Earlier a pacifist, Mathiez developed into a nationalistic Jacobin after the World War I erupted in 1914. He used his scholarship on the Revolution to demonstrate that just as Revolutionary France had defeated the allied coalition in the 1790s, so too the Third Republic would triumph over Imperial Germany. With its serious economic and social stresses such as shortages of food and rationing, the war prompted him to study similar conditions during the Revolution. The eventual result was one of his most original works, La Vie chère et le movement social sous la Terreur (1927).

In his masterwork La Révolution française (3 vol. 1922–1924), Mathiez boldly made Maximilien Robespierre the hero. Émile Durkheim's work in the sociology of religion influenced his interpretation of the 1790s.

Mathiez saw the French Revolution as the critical first stage in a proletarian advance that would gather strength in the revolutions of 1848, the Paris Commune of 1871 and the Russian revolts of 1905 and reached its highest point during the 1917 Bolshevik Revolution in Russia which created a dictatorship in the name of the proletariat.

Mathiez rejected the common view of Robespierre as demagogic, dictatorial and fanatical.
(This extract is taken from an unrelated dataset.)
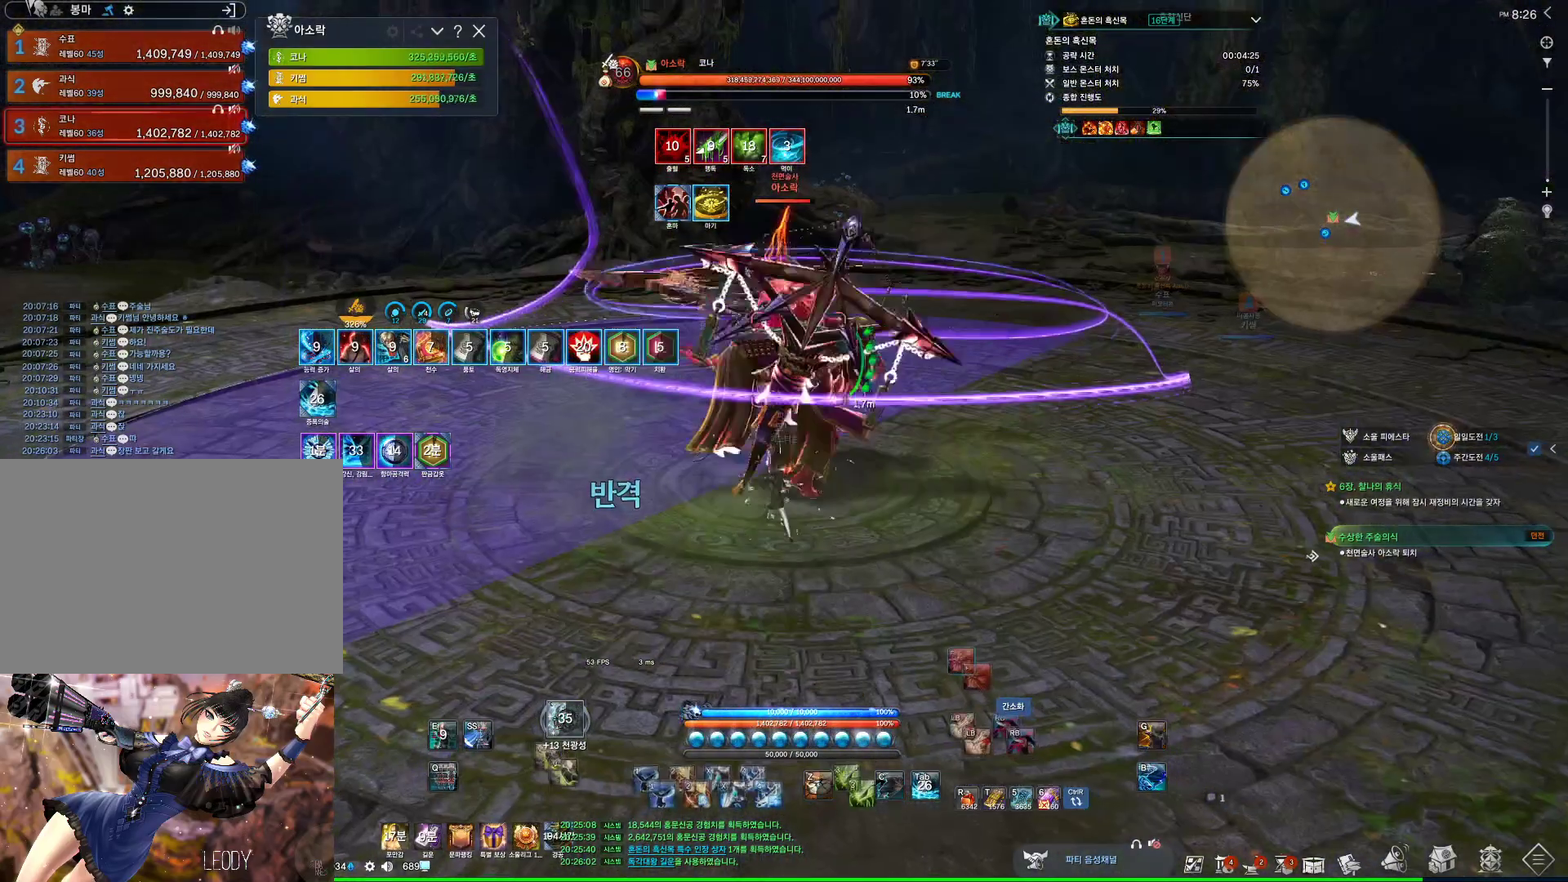
{"keys": ["a"], "mouse": ["right"], "events": [[333, "mouse_right", "down"], [400, "f", "up"], [500, "a", "down"]]}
Mathiez argued he was an eloquent spokesman for the poor and oppressed, an enemy of royalist intrigues, a vigilant adversary of dishonest and corrupt politicians, a guardian of the French Republic, an intrepid leader of the French Revolutionary government and a prophet of a socially responsible state.

Mathiez held the highly prestigious Sorbonne chair in French Revolutionary Studies and was the founder of the Societe des Etudes Robespierristes which led to the creation in 1908 of the highly regarded journal Annales révolutionnaries that became Annales historiques de la Révolution française in 1924.

Mathiez was active in the French Communist Party from 1920 but resigned in 1922. He joined the Socialist Communist Union but left it shortly after, becoming closer to the SFIO and supporting the Cartel des Gauches. By 1930, he was attacked by Stalinist historians, who condemned Mathiez and his Jacobinism as adversaries of the proletarian revolution. He was a vigorous polemicist. In his own defense after 1930, he mounted a sharp critique of his detractors.

On February 26, 1932, he suffered a cerebral hemorrhage in the presence of his students, in the Michelet amphitheater of the Sorbonne; quickly hospitalized, he died in the evening without having regained consciousness.

A commemorative plaque in his likeness is still to this day in the amphitheater of the Sorbonne.